* Exercise
Look through the lines below and extract any with the word "Ghana".

* Extracted information
━━━━━━━━
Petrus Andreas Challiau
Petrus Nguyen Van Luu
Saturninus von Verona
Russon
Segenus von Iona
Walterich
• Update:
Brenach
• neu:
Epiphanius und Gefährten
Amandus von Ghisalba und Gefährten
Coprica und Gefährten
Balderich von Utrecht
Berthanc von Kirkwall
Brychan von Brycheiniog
━━━━━━━━
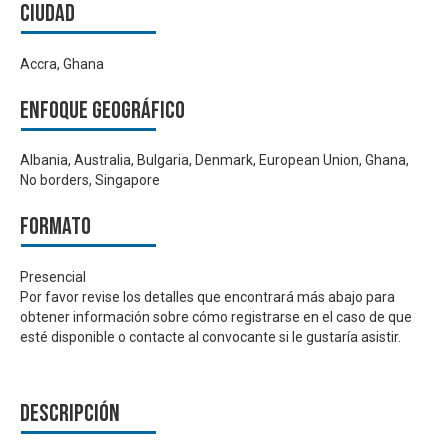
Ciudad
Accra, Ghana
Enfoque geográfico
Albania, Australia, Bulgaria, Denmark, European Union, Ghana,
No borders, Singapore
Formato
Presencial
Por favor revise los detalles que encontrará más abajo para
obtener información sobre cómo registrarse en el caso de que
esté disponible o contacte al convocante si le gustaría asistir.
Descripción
━━━━━━━━
* Result below
Accra, Ghana
Albania, Australia, Bulgaria, Denmark, European Union, Ghana,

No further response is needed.